Dans son autobiographie, celle qui fut assassinée le 27 décembre dernier par des fanatiques religieux, relatait ceci:
” Lors d’un entretien en tête-à-tête à la Maison-Blanche, je fis part au président George H.W. Bush de mes inquiétudes. Je lui rappelai que pour chasser les Soviétiques d’Afghanistan, nos deux pays avaient pris la décision stratégique – au demeurant très efficace – de donner le pouvoir aux éléments les plus fanatiques de la résistance, qui risquaient par la suite d’échapper à tout contrôle. “Monsieur le Président, je crains que nous n’ayons créé un monstre à la Frankenstein qui pourraient bien revenir nous hanter à l’avenir”, lui dis-je tristement.” - Benazir Bhutto
C’est le constat qui est fait à la fin du film de Mike Nichols, Charlie Wilson’s War, lorsque l’agent de la CIA, Gust Avrakotos, joué par Philip Seymour Hoffman, dit à Charlie Wilson (Tom Hanks), que les moudjahidines, que le gouvernement a armé jusqu’aux dents pour combattre les Soviétiques, vont un jour se retourner contre eux, que les fonds amassés pour entraîner les combattants afghans vont déclencher une véritable poudrière.

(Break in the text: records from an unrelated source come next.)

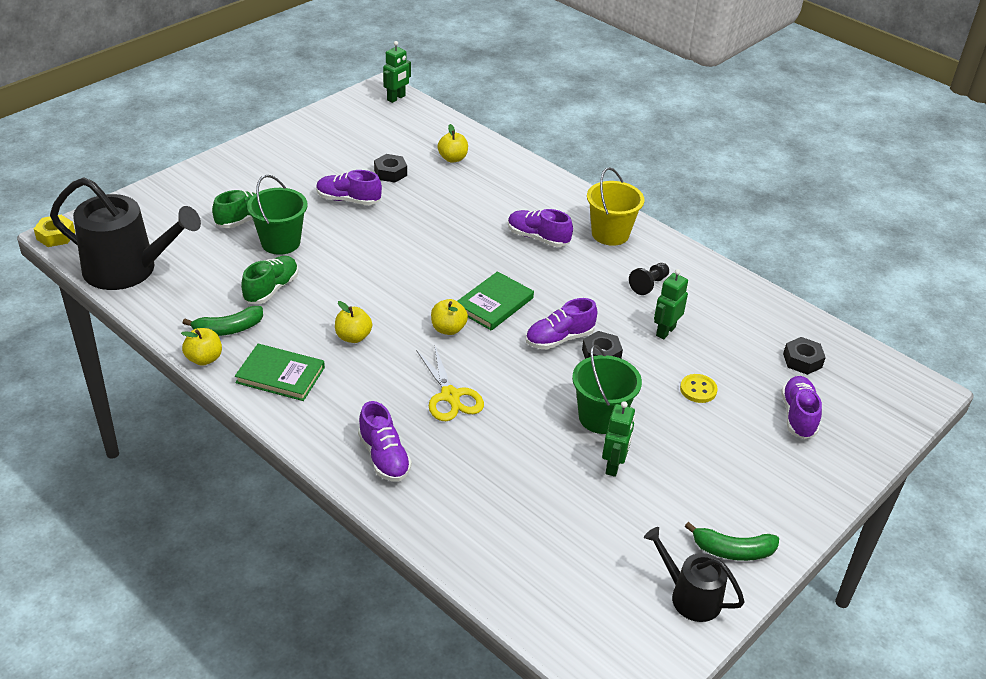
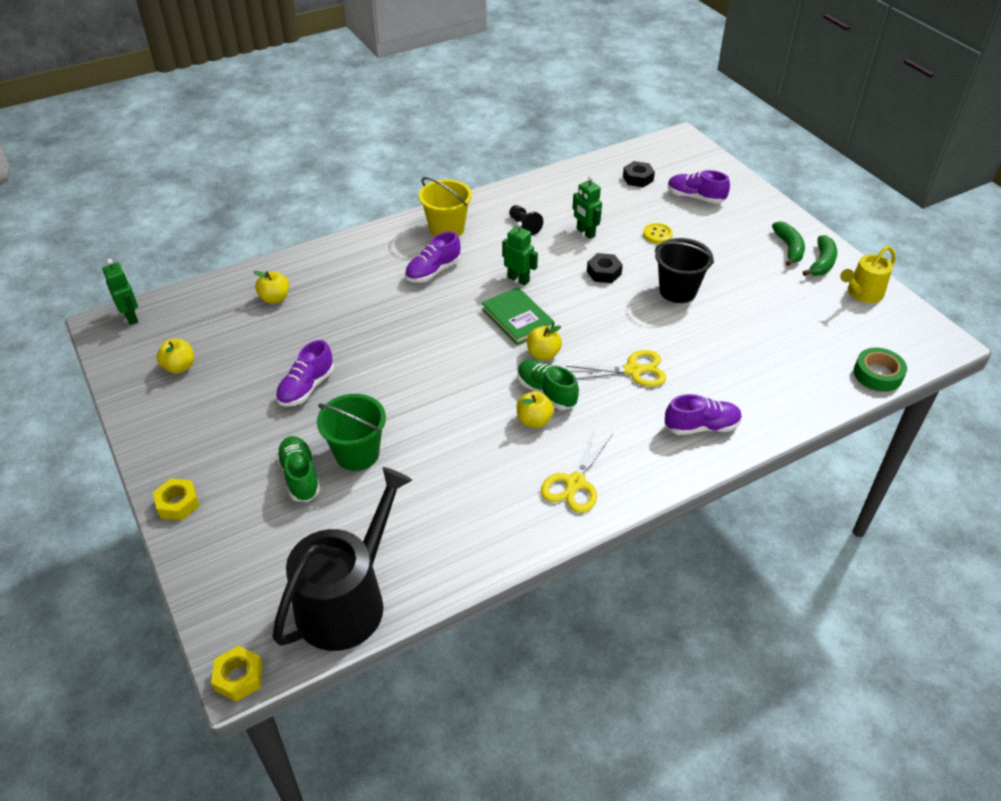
camera: 70 degrees left, 5 degrees up
yellow apple [181,328,222,366] -> yellow apple moved to [157,339,194,373]
green banana [183,306,263,336] -> green banana moved to [772,221,805,266]
green book [235,344,325,401] -> yellow scissors [541,430,612,513]
green shoe [241,256,298,304] -> green shoe moved to [517,359,579,410]
black nut [374,154,407,182] -> none
purple shoe [526,298,597,350] -> none
green bucket [572,345,642,434] -> black bucket [655,238,714,303]
green robot [602,401,635,477] -> green robot moved to [502,222,538,285]
black watering can [644,527,745,622] -> yellow watering can [840,246,896,303]
none -> yellow nut [153,478,199,521]
none -> green tape [854,348,907,392]

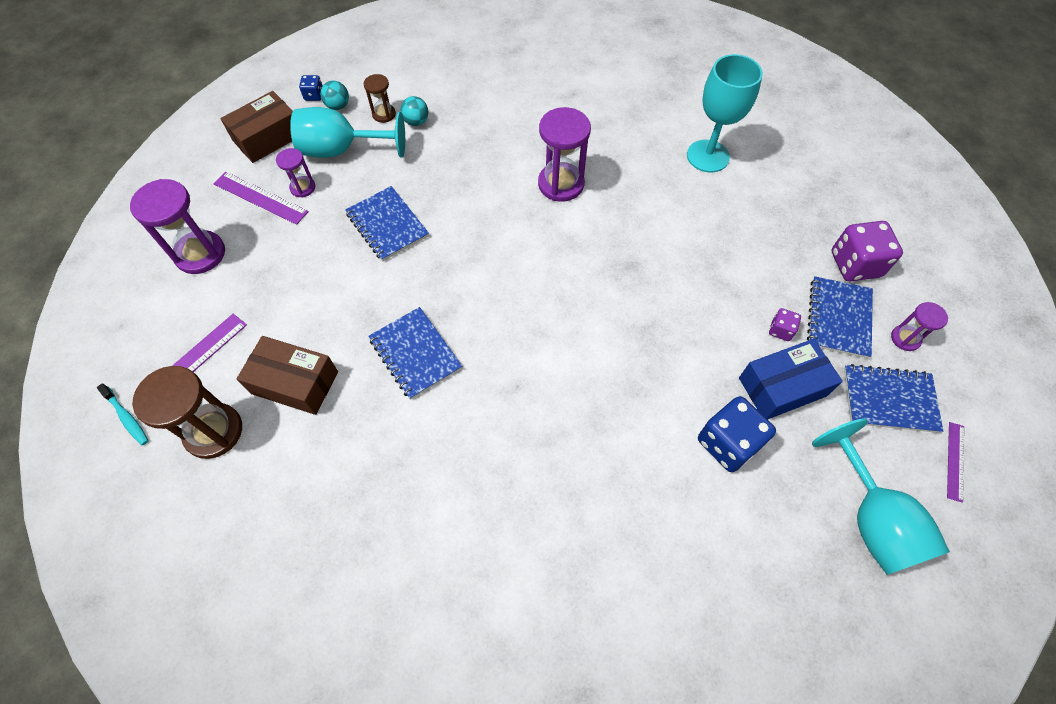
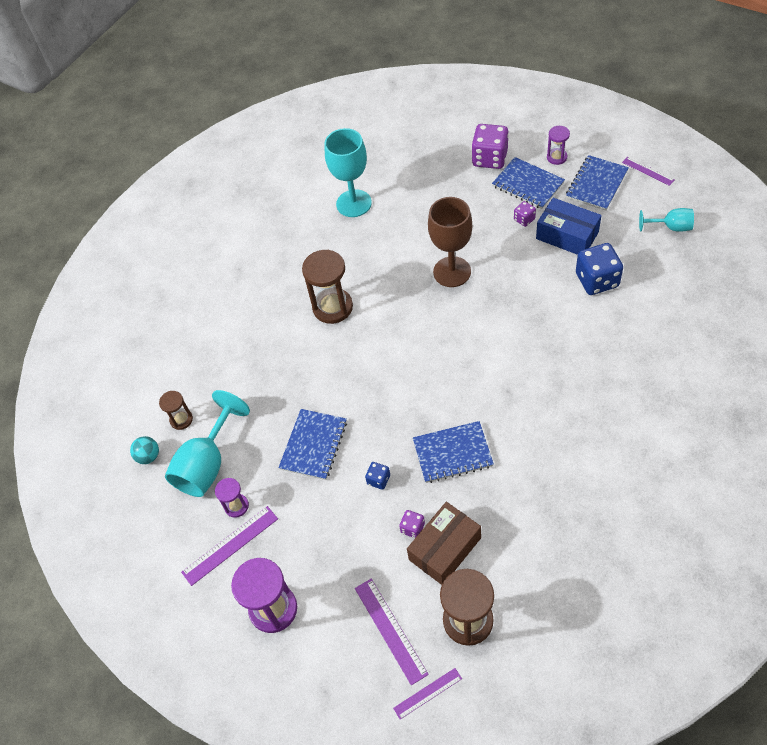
camera: 60 degrees left, 5 degrees down
turquoise toothbrush [97,383,149,445] -> purple ruler [393,668,462,719]
brown box [220,91,293,163] -> none
blue dice [299,75,323,101] -> blue dice moved to [365,462,390,490]
blue notebook [345,186,429,261] -> blue notebook turned 60 degrees counterclockwise [278,409,347,480]
turquoise ball [400,96,428,126] -> none
purple hourglass [538,107,591,202] -> brown hourglass [302,250,353,324]
blue box [739,339,843,419] -> blue box turned 60 degrees counterclockwise [536,198,602,255]
turquoise goblet [812,418,950,575] -> turquoise goblet [639,208,694,232], size x0.56
none -> purple dice [399,510,425,538]
none -> brown goblet [428,197,472,287]

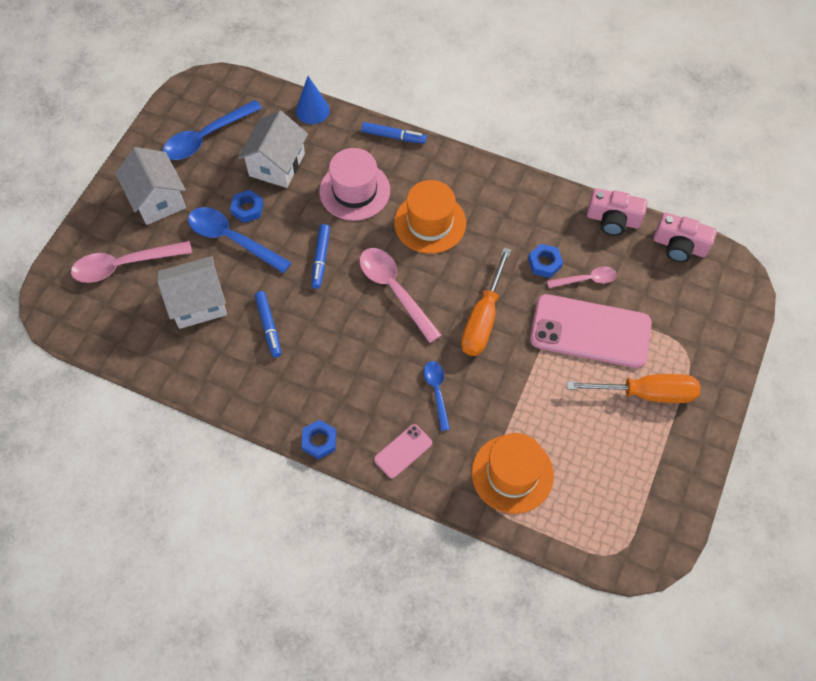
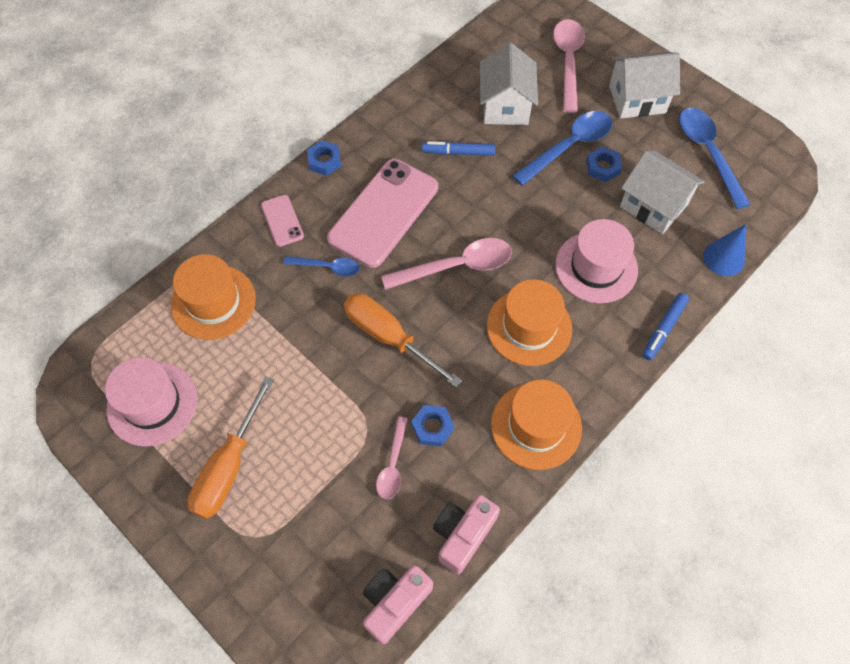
camera: 110 degrees right, 0 degrees up
blue marker [311,224,330,289] -> none
pink phone [530,294,652,368] -> pink phone moved to [327,159,438,268]
none -> pink hat [105,357,197,447]
none -> orange hat [491,380,582,470]

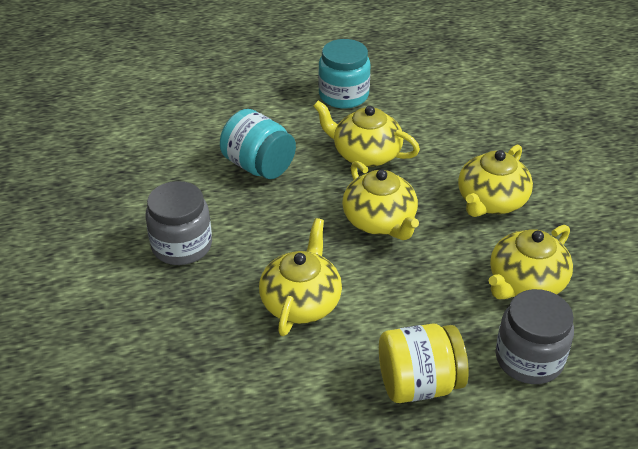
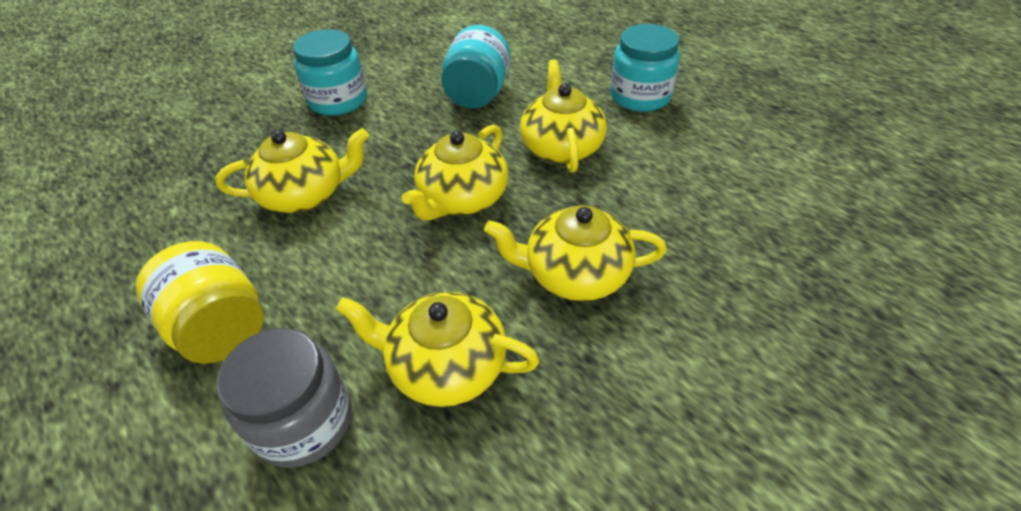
camera: 60 degrees right, 5 degrees up
grey jar [146,181,212,265] -> turquoise jar [293,29,367,116]

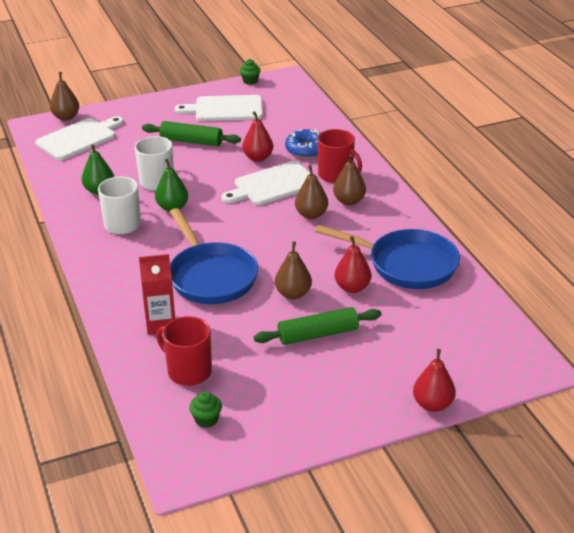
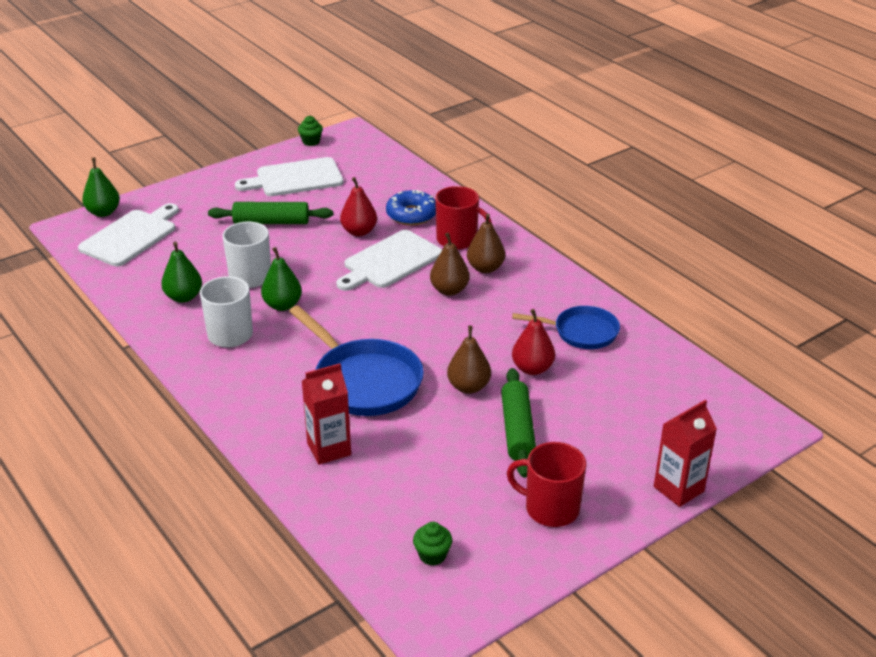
camera: 15 degrees left, 0 degrees up
brown pear [50,72,79,121] -> green pear [82,158,120,217]
red mug [156,316,212,386] -> red mug moved to [507,442,586,527]
green rolling pin [254,307,381,345] -> green rolling pin turned 60 degrees counterclockwise [501,368,536,478]
blue pan [315,225,460,289] -> blue pan [512,306,620,349], size x0.62
red pear [413,349,456,412] -> red carton [654,400,717,507]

La victoire de l’Afghanistan sur l’Union Soviétique tout en mettant fin à la guerre froide engendra une autre guerre, celle du terrorisme international. Pourtant l’intention de Charlie Wilson était probablement noble, donner les armes nécessaires aux afghans, les entraîner au combat, leur donner ce qu’ils leur fallait pour faire fuire les envahisseurs soviétiques. Hors cette intention engendra d’autres répercussions beaucoup plus importantes, celle du 11 septembre et de ce qui s’ensuivit.